L’Alaska a annulé sa saison de pêche au crabe des neiges | Polarjournal
Pas vraiment le genre de bouée de sauvetage dont l’industrie a besoin (Photo : Alaska Bering Sea Crabbers)

En 2018, lorsque l’AFD&G, organisme qui réglemente les pêcheries de l’Alaska, a enregistré la plus forte augmentation jamais relevée du nombre de jeunes crabes des neiges dans la mer de Béring, on s’attendait à ce que l’industrie mette en place des restrictions sur des années afin de laisser ces individus parvenir à maturité. Quelque chose cependant s’est produit dans les eaux au large des côtes de l’Alaska, et personne ne sait exactement pourquoi, mais les crabes ont pratiquement disparu. Pour la première fois, l’État a déclaré la semaine dernière qu’il n’y aurait pas de saison hivernale du crabe des neiges dans la mer de Béring. De même, la récolte automnale de crabe royal rouge de Bristol Bay n’aura pas lieu pour la deuxième année consécutive.

Une maladie pourrait avoir causé ce qu’un responsable de l’AFD&G a décrit comme « le plus grand effondrement que nous ayons jamais vu chez le crabe des neiges », mais, pour l’instant, le principal suspect est un pic de température de l’eau apparu en 2019 et qui pourrait avoir poussé les crabes plus au nord. Cette année-là, le nombre de crabes était conforme à celui de 2018. La pandémie a obligé à annuler le recensement de 2020, si bien que lorsque les biologistes de l’État sont revenus en 2021, ils ont été stupéfaits de constater que 90 % des crabes avait disparu.

Le réchauffement de la température de l’eau et, en fin de compte, le réchauffement de la planète sont à blâmer, mais les preuves, pour l’instant, ne sont que circonstancielles : les mesures compilées par la Noaa, une agence scientifique fédérale, montrent que les températures en Alaska augmentent plus rapidement que dans tout autre État américain. Au large, cela entraîne la perte de milliards de tonnes de glace de mer chaque année. À mesure qu’elle disparaît, l’eau se réchauffe et les crabes des neiges, qui aiment l’eau froide, sont affectés, selon les scientifiques. Mais ils ne savent pas comment.

(Crédit : EPA)

Les données enregistrées entre 1982 et 2018 dans le cadre de la surveillance effectuée par l’EPA, l’agence américaine de l’environnement, de l’impact de la hausse des températures, suggèrent que la migration vers le nord constitue une explication plausible. Aujourd’hui, les populations de crabe des neiges, mais aussi de colin d’Alaska et de flétan du Pacifique, trouvent leurs plus grandes concentrations quelques 30 km plus au nord qu’en 1982. Cette tendance est corroborée par un suivi similaire des espèces dans les eaux du nord-est de l’Amérique. Ces données, qui remontent aux années 1970, révèlent que les trois espèces surveillées à cet endroit (homard américain, merlu rouge et bar noir) semblent s’être déplacées vers le nord de 180 km.
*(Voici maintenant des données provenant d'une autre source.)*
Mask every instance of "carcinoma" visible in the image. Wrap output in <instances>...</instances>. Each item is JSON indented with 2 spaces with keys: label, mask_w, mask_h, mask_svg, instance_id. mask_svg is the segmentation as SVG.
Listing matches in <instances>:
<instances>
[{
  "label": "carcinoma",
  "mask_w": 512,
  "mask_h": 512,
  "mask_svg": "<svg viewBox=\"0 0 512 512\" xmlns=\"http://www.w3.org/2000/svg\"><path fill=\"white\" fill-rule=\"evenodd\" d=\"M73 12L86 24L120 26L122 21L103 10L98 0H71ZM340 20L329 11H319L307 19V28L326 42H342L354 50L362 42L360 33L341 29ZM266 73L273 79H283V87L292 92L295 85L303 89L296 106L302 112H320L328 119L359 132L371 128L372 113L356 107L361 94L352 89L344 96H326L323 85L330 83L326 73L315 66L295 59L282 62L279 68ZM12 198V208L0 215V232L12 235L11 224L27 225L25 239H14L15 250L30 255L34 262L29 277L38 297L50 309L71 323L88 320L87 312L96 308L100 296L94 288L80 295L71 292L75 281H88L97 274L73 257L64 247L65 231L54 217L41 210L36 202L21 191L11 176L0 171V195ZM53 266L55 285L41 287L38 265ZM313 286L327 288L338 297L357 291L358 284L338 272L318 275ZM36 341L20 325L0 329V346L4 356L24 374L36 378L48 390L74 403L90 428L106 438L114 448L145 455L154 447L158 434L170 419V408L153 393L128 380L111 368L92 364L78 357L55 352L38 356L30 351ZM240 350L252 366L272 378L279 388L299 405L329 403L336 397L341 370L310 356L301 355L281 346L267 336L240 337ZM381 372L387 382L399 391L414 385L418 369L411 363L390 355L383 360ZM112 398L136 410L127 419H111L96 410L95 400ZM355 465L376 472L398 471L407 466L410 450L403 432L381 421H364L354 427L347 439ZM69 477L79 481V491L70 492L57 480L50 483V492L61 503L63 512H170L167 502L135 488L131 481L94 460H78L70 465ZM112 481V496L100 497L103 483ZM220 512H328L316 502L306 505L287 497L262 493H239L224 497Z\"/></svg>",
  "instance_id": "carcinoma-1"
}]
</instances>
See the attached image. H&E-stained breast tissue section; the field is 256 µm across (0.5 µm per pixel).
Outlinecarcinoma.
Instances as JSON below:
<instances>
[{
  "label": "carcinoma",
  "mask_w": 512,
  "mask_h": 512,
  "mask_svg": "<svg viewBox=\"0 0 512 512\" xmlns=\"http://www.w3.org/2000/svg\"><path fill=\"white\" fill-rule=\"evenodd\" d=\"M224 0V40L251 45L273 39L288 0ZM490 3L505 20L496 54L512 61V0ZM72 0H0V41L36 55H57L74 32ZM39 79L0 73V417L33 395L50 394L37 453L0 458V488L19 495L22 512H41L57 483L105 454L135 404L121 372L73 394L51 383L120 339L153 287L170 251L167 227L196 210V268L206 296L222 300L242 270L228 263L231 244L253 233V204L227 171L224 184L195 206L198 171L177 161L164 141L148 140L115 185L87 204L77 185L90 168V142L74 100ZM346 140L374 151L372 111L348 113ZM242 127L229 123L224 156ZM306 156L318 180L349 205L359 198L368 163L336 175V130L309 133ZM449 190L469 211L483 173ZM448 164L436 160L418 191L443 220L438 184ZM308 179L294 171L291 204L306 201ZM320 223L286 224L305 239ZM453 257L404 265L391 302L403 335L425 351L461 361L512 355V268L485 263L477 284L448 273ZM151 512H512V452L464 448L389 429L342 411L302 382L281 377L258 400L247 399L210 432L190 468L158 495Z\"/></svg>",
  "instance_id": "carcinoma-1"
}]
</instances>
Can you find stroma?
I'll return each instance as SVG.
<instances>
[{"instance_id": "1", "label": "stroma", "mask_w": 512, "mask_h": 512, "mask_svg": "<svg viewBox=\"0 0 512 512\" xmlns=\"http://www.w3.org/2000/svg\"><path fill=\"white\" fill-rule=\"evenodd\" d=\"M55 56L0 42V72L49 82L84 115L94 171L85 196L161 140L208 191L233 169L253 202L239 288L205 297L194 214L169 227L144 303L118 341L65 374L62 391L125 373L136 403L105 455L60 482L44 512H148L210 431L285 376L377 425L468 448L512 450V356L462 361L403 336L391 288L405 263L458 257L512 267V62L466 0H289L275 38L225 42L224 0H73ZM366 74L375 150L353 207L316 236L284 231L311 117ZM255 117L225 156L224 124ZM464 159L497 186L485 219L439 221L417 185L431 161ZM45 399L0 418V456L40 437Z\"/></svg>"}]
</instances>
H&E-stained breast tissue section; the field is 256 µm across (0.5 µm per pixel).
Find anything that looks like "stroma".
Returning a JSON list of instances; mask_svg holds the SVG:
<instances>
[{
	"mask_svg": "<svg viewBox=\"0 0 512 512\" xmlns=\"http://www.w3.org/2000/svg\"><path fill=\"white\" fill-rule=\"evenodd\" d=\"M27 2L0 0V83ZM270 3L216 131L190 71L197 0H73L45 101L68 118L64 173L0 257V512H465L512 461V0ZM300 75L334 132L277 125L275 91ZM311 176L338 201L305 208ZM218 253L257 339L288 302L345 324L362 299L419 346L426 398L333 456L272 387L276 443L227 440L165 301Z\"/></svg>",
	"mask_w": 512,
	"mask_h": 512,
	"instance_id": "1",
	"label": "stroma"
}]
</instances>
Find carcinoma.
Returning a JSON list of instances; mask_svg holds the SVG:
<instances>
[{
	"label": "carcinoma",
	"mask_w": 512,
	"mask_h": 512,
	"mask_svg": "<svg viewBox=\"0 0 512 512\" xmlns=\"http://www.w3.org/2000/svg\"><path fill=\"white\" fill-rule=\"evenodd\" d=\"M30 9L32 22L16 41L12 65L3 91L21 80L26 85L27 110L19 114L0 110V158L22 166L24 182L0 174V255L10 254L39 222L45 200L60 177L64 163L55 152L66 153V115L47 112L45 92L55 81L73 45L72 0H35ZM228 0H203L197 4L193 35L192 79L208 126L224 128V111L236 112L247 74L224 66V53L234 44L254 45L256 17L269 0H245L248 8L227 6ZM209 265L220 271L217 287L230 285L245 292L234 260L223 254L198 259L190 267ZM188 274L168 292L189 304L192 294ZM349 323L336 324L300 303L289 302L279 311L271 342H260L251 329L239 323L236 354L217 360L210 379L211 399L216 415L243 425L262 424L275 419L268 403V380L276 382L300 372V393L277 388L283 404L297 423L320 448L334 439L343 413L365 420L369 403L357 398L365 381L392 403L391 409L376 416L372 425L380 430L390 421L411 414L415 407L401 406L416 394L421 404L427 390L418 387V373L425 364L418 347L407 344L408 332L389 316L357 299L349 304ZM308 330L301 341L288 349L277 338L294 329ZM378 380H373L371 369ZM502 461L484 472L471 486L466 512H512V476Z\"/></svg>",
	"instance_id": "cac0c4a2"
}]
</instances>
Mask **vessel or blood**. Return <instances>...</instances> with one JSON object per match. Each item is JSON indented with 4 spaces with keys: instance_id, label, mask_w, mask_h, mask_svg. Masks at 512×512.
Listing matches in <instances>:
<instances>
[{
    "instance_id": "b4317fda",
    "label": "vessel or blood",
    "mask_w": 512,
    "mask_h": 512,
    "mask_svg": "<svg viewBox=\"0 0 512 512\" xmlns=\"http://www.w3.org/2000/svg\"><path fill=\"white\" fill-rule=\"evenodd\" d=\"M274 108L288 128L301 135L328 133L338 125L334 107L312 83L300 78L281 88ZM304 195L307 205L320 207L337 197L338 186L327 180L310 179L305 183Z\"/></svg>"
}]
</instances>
La température de l’eau, selon la Noaa, n’est pas le seul facteur qui peut entraîner un déplacement des populations d’animaux marins. Parmi les autres facteurs, on peut citer les interactions avec d’autres espèces, les pressions exercées par la pêche, les schémas de circulation océanique, la modification de l’habitat et la capacité des espèces à se disperser et à s’adapter. Par conséquent, la migration vers le nord peut avoir été le résultat d’autre chose que – ou plus que – des températures plus élevées.

Mais même si la cause reste inconnue, le résultat est assez clair : pour les pêcheurs, cette saison est un échec, et peut même entraîner la faillite de certaines entreprises de pêche établies de longue date. Pour l’État, le fait que la population de crabes des neiges soit tombée en dessous du niveau requis par l’ADF&G pour l’attribution de quotas signifie qu’au lieu de gérer un boom démographique, l’organisation s’oriente désormais, selon une annonce faite le 10 octobre, vers la « conservation et la reconstitution ».